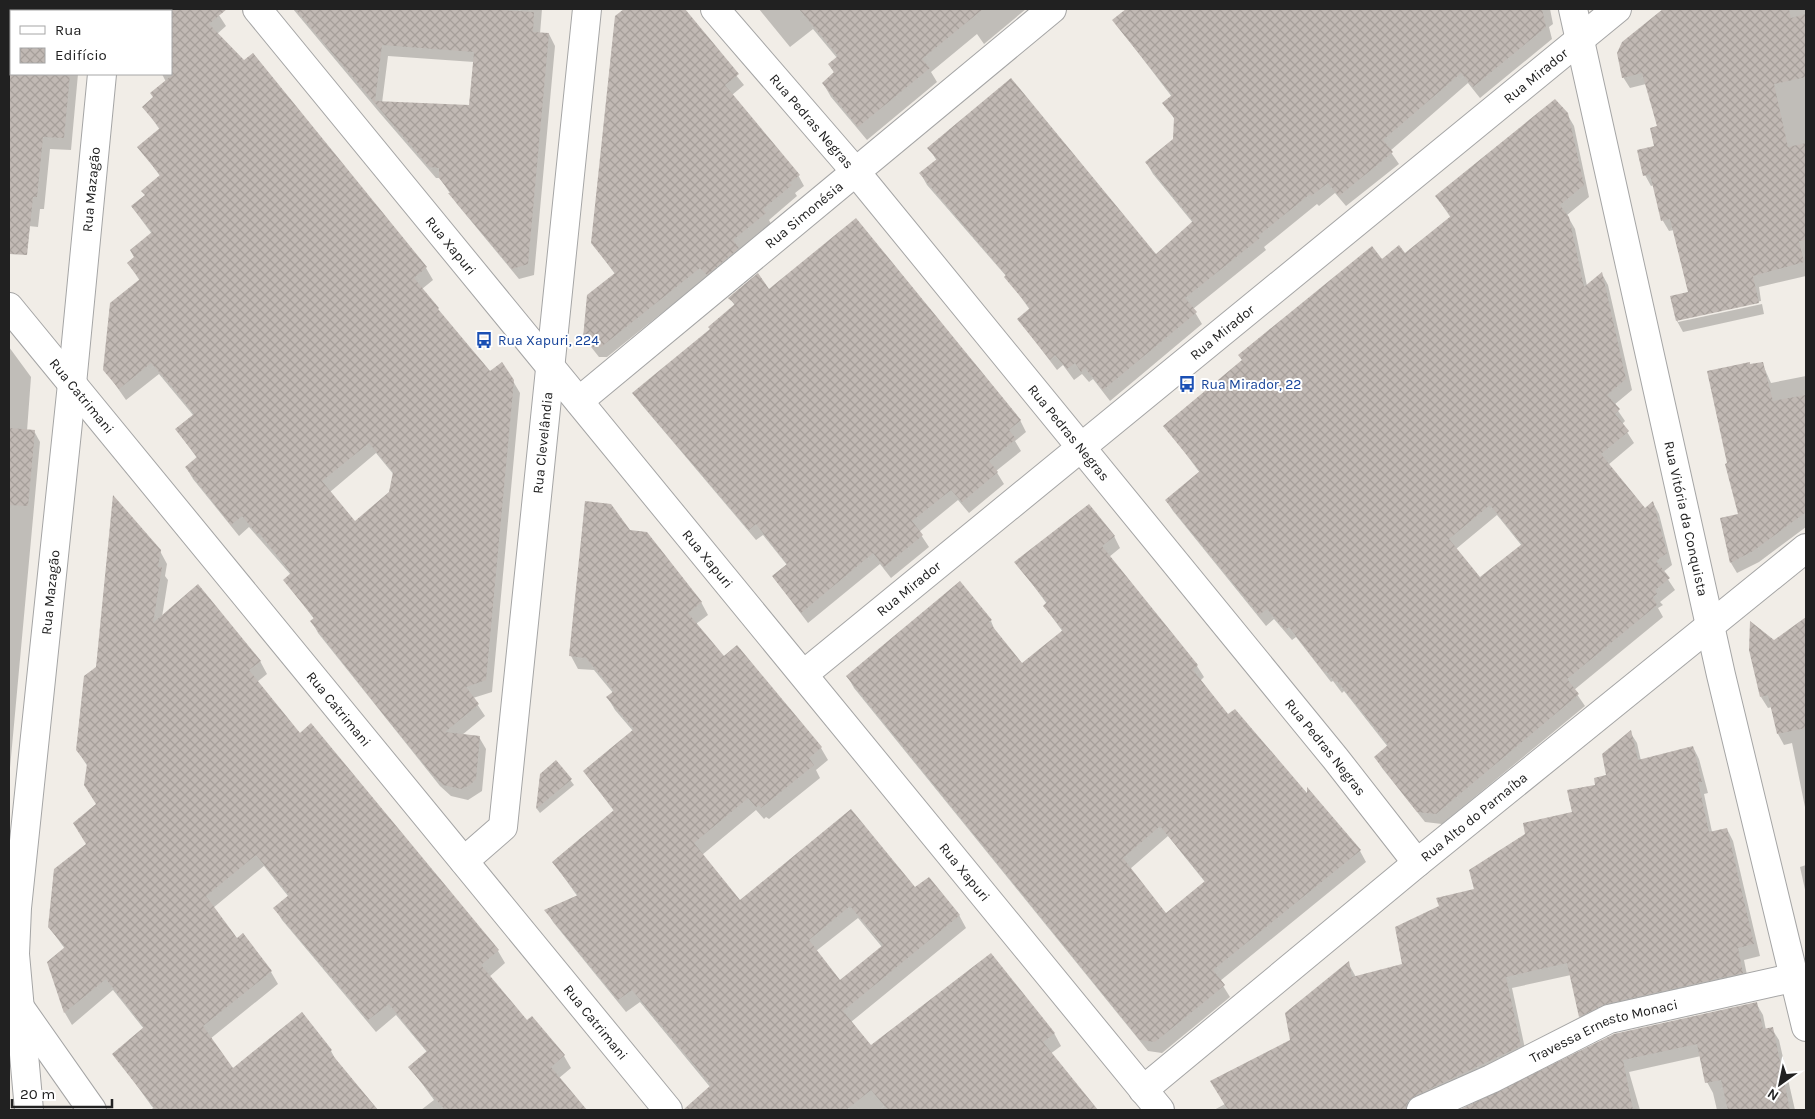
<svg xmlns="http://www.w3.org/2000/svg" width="1815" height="1119" font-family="Karla,sans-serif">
<defs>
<pattern id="building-cross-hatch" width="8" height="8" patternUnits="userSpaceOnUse" patternTransform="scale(1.25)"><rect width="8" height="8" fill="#c1b9b4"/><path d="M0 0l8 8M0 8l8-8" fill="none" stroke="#a69f9a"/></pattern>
</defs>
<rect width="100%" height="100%" fill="#f1ede7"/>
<g fill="#0003" fill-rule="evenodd">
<polygon points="9,9 84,9 84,11 11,11 11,74 78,74 71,150 50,149 44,209 40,209 38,227 9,224"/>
<path d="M150,9H215L226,26L217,34L244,62L253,55L426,268L433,280L422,289L445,320L489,373L513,381L520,393L492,692L473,698L485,716L462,735L479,737L486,749L482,791L468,800L451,796L440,786L318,633L312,621L314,619L285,580L291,575L249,527L239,536L193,479L186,467L197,458L176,429L193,415L159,374L126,400L105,370L140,281L128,263L135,258L152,234L132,207L146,196L143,191L160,176L139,147L160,130L144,107L154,98L166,82L162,74H171V11H152ZM376,453L394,475L390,493L355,522L330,492Z"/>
<path d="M293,9H542L540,34H549L555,46L534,275L519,279L457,204L440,178H436L379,112ZM388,56L474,62L471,106L382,103Z"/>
<polygon points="626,9 683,9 744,85 732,95 798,175 804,186 795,193 797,196 769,220 771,224 739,251 744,259 707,277 607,357 599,357 584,338 615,274 592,243 616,17"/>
<polygon points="759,9 1026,9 984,44 977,34 931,72 937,82 867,140 831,97 823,83 835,74 829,64 837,58 813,29 790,47"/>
<polygon points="1128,9 1550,9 1553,24 1549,27 1552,39 1480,98 1468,83 1390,151 1399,164 1346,206 1335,193 1319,206 1317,204 1264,247 1266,250 1193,309 1202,324 1110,401 1093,379 1089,382 1082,374 1074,380 1063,365 1057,370 1018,319 1030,310 1006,276 927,185 921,174 937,161 929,148 1155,256 1193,223 1153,174 1146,162 1174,139 1176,121 1164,103 1172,97 1113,20"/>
<polygon points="1666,9 1806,9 1806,276 1759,287 1761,301 1678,319 1678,322 1762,304 1764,314 1683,332 1677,321 1671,297 1689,292 1674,230 1669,231 1663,221 1654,185 1651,186 1645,175 1655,147 1658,127 1646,84 1630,88 1623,77 1623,42"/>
<path d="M1567,114L1574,126L1589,197L1567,215L1575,229L1587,286L1602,274L1608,285L1632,390L1614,405L1625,421L1622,424L1634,443L1608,465L1644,510L1653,503L1659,514L1672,565L1663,572L1675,590L1660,602L1663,605L1658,608L1663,617L1574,690L1585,706L1442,824L1425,822L1382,768L1375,757L1388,747L1344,691L1342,693L1333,681L1331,682L1296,637L1292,640L1274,619L1266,626L1173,511L1166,500L1200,473L1165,426L1382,261L1405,255L1451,218L1436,196ZM1497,515L1522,546L1480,578L1456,549Z"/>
<polygon points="769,290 1020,420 1026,432 1015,441 1021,451 996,471 1004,484 969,513 958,500 919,532 929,547 891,578 880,564 808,623 773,577 787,565 763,535 756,540 641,404 634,393 711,330 735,306 730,298"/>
<polygon points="9,347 31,377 27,431 34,431 40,442 9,779"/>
<polygon points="1762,363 1771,383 1806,376 1806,527 1759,562 1737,573 1731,563 1722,519 1740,515 1729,464 1750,366"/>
<path d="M629,532L701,602L708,615L696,624L723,657L736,646L821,748L828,760L816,770L820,778L769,819L766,817L764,819L756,810L702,855L740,901L915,889L959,915L966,928L851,1022L871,1047L1054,1033L1061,1046L1050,1054L1096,1110H707L699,1097L710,1087L640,1002L626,1012L553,922L546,910L578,897L553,862L614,811L584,771L633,731L615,710L608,698L613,693L594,670L578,669L571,656ZM858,918L882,947L840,982L816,951Z"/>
<path d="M1114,536L1120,548L1109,557L1197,666L1204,677L1200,681L1228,716L1307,796L1308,790L1360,851L1366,862L1220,981L1230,997L1162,1053L1148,1051L854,688L848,677L991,621L996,633L1022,665L1063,632L1044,606L1047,604L1016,562ZM1168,836L1205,882L1166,914L1130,869Z"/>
<polygon points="160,551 167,564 165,576 168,580 162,617 260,661 267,674 257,682 299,734 311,725 498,951 505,963 489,977 527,1022 532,1018 564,1056 571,1068 559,1078 585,1110 421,1110 434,1100 410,1067 427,1052 396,1015 376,1032 282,920 275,908 288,896 264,866 213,908 237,940 271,972 278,984 210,1039 232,1070 331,1051 337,1062 378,1110 151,1110 153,1108 114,1054 144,1029 113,990 72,1025 65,1013 48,962 65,949 49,927 87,845 97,805 88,767 77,750 97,667"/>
<polygon points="1806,618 1806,651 1797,653 1806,687 1806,812 1792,743 1784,745 1778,734 1772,707 1768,708 1761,697 1774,642"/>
<polygon points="1630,732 1637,743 1641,761 1693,747 1699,759 1708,793 1704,794 1712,832 1727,829 1733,841 1760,956 1744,960 1749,985 1587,1028 1580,1016 1571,975 1512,988 1527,1058 1418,1110 1214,1110 1225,1104 1292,1040 1348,963 1356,977 1404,965 1475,890 1573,813 1596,786 1608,776"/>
<polygon points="556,761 574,785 540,813 537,809 541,774"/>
<polygon points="1806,865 1806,894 1800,867"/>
<polygon points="1756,1003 1763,1015 1766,1030 1772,1029 1779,1040 1795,1110 1717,1110 1713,1093 1707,1082 1701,1056 1629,1072 1640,1110 1462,1110 1499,1094"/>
</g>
<g fill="url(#building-cross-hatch)" fill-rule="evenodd">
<path d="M171,9H227L209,24L244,60L253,53L427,267L414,278L439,308L438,309L490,371L502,362L514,380L486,680L466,687L479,704L445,732L480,736L476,779L470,785L461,789L443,785L432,774L387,719L310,621L314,618L283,580L291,573L259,533L257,534L242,516L231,525L185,467L197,457L175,429L194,414L168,382L151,363L119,389L103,370L110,303L140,279L127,263L134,257L130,250L152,232L131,206L145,195L141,191L160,175L137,147L160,128L142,107L153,97L150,93L171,76ZM369,443L393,472L389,492L355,521L322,481Z"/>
<path d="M295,9H484L534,12L533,32L549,33L528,264L512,269L448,193H451L439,178V168L429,167ZM382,45L474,52L469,105L375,101Z"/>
<polygon points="624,9 685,9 739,74 725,85 800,175 789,183 792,185 763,209 766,213 733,240 739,248 707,275 700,268 601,347 592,347 583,338 587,295 615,273 591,243 615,16"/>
<polygon points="799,9 983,9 922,59 930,68 858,127 822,83 834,72 828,64 838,56"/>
<polygon points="1126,9 1542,9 1546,27 1473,87 1461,73 1383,140 1393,152 1339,196 1328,183 1311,196 1310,194 1258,236 1260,238 1185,298 1197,312 1103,390 1085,368 1081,372 1075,363 1067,369 1055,355 1050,360 1017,319 1030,308 1004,277 1006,275 919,173 937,159 927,148 1011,78 1156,254 1193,221 1145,162 1173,139 1174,118 1162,103 1172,95 1112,20"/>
<polygon points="1663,9 1789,9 1791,18 1806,14 1806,77 1774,84 1788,147 1806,143 1806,240 1799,241 1804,262 1753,276 1759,303 1676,321 1670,296 1688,292 1670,219 1661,221 1650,174 1643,176 1637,150 1654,146 1650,128 1657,126 1642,73 1622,78 1617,53 1622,42"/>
<polygon points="9,74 70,74 64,138 43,137 37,197 33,197 27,255 9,254"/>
<path d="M1555,99L1568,113L1584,185L1560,205L1569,217L1584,287L1602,272L1626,379L1607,395L1620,409L1615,414L1629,431L1601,454L1645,508L1653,501L1667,553L1656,561L1670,578L1655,590L1657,594L1653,597L1657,605L1567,679L1579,694L1436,814L1417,812L1374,757L1388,745L1372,724L1337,681L1335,682L1326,671L1324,672L1289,627L1285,630L1267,609L1259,615L1165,500L1200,471L1163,426L1242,360L1238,355L1372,246L1382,259L1399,245L1405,253L1451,216L1435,196ZM1490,505L1522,544L1480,577L1449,539Z"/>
<polygon points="856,218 1021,420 1009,430 1016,439 989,461 998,472 962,502 951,490 912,521 923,535 884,567 873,553 801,613 772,576 787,564 756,524 749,530 632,393 710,329 708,327 735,304 728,298 758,273 769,289"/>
<polygon points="1750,362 1750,364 1763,362 1773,401 1806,395 1806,512 1753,551 1730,563 1720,518 1738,514 1725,464 1727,463 1707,371"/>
<polygon points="9,428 35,430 28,506 9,505"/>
<polygon points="113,495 161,550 158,567 162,567 153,623 198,584 261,661 249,670 300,733 311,723 499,950 481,965 527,1020 532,1016 565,1055 551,1067 587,1110 445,1110 408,1067 427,1051 389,1004 368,1020 273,908 289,895 256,855 206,896 237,938 243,933 272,971 203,1026 233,1068 302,1012 332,1050 330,1052 378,1110 156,1110 112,1054 144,1027 106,979 64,1013 47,962 65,947 48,927 54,869 86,844 73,823 96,804 84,785 87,764 76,750 84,676 96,667"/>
<path d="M585,501L611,504L630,530L647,532L702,602L688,613L724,656L737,645L822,747L809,758L814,765L761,808L759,805L756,807L748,798L694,843L740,900L851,809L915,887L929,877L960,915L843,1011L871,1045L991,953L1055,1033L1043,1042L1098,1110H888L871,1090L846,1110H683L711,1085L632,990L618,1000L544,910L578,895L552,862L614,810L583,771L634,729L606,697L614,691L586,658L569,656ZM850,906L883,945L840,980L809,940Z"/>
<path d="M1089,504L1115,536L1102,546L1198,665L1193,670L1228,714L1235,709L1307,793V787L1361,850L1213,970L1225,985L1155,1042L1140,1040L846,676L960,581L992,620L989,622L1022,663L1063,630L1043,606L1047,602L1014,562ZM1160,826L1205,881L1166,913L1123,858Z"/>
<polygon points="1806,617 1806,728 1777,734 1768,695 1760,697 1749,650 1750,621 1774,640"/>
<polygon points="1631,730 1638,760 1693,746 1702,782 1698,782 1709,832 1727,828 1754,944 1738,948 1743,973 1606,1004 1579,1017 1567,963 1506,977 1521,1046 1415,1096 1408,1101 1406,1110 1228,1110 1210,1081 1290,1040 1285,1013 1349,961 1352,977 1402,964 1395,927 1439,906 1436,898 1474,889 1469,870 1525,834 1523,823 1572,812 1567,790 1595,785 1594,778 1606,775 1602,754"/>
<polygon points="556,760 572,779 536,809 540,774"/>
<polygon points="1757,1002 1763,1029 1773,1027 1790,1110 1728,1110 1721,1080 1705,1083 1697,1044 1623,1060 1633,1110 1459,1110 1614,1034"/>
</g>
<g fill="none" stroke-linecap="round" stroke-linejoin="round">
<g stroke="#a5a5a5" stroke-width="30">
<g id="minor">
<path id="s1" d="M257,9L1160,1110"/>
<path id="s2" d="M715,9L855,171L1335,758L1417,863"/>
<path id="s3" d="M1573,9L1721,675L1806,1027"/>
<polyline points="108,11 108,9"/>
<path id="s4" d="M9,307L668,1110"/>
<path id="s5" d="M579,401L1052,9"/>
<path id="s6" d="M804,674L1617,9"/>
<path id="s7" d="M464,861L503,827L587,9"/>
<polyline points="21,1009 92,1110"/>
<path id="s8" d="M1143,1090L1417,863L1806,548"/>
<path id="s9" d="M29,1110L15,954L17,908L72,384L102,74"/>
<path id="s10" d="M1421,1110L1491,1079L1609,1019L1796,977"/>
</g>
</g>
<use href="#minor" stroke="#fff" stroke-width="28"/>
</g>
<defs>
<g id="bus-bare" transform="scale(1.35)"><path d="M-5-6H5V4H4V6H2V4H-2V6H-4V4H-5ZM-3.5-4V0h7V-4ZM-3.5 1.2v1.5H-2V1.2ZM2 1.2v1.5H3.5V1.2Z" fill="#1a4fb4" stroke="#fff" stroke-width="2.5" paint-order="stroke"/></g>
</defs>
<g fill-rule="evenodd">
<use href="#bus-bare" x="484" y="340"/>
<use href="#bus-bare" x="1187" y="384"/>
</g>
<g text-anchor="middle" stroke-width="4" stroke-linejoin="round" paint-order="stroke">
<g font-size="14" fill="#212121" stroke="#fff">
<text dy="5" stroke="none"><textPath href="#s6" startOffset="945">Rua Mirador</textPath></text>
<text dy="5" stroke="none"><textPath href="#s2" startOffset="148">Rua Pedras Negras</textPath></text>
<text dy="5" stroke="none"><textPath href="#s9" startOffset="925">Rua Mazagão</textPath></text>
<text dy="5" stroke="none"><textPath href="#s5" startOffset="292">Rua Simonésia</textPath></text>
<text dy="5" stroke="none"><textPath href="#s1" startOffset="306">Rua Xapuri</textPath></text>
<text dy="5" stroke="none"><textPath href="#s6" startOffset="540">Rua Mirador</textPath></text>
<text dy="5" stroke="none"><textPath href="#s4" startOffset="115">Rua Catrimani</textPath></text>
<text dy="5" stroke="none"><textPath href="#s2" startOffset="552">Rua Pedras Negras</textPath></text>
<text dy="5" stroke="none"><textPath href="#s7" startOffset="438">Rua Clevelândia</textPath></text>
<text dy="5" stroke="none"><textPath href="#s3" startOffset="522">Rua Vitória da Conquista</textPath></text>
<text dy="5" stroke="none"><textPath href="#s1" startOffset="711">Rua Xapuri</textPath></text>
<text dy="5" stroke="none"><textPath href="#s6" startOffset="135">Rua Mirador</textPath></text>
<text dy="5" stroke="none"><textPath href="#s9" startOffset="520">Rua Mazagão</textPath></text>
<text dy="5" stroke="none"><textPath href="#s4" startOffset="520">Rua Catrimani</textPath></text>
<text dy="5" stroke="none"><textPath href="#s2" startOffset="958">Rua Pedras Negras</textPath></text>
<text dy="5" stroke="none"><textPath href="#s8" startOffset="429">Rua Alto do Parnaíba</textPath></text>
<text dy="5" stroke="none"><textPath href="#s1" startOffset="1116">Rua Xapuri</textPath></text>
<text dy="5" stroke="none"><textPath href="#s4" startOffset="925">Rua Catrimani</textPath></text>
<text dy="5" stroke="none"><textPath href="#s10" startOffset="200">Travessa Ernesto Monaci</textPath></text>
</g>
<g font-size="14" fill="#164399" stroke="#fff" text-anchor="start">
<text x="498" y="345">Rua Xapuri, 224</text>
<text x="1201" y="389">Rua Mirador, 22</text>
</g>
</g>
<rect width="1815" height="1119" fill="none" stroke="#212121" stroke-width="20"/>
<rect x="10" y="10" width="162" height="65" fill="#ffffff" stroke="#a6a6a6"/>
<rect x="20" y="26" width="25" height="8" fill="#ffffff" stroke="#a6a6a6"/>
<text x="55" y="35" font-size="15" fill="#212121">Rua</text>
<rect x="20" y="48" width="25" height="15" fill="url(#building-cross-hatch)" stroke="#a6a6a6"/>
<text x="55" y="60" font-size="15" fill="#212121">Edifício</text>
<g transform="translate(1780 1084) rotate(213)" stroke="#ffffff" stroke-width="4" paint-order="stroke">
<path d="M0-4L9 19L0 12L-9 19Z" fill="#212121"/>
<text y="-8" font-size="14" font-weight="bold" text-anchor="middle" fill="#212121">N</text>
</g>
<path d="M12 1099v8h100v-8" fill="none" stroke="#212121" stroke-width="2.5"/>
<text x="20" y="1099" font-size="15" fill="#212121" stroke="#ffffff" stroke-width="4" paint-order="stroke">20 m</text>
</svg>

PROBLEM: Please tally the lines of the listing that include the string "round". The number is the whole answer.

YOUR SOLUTION: 2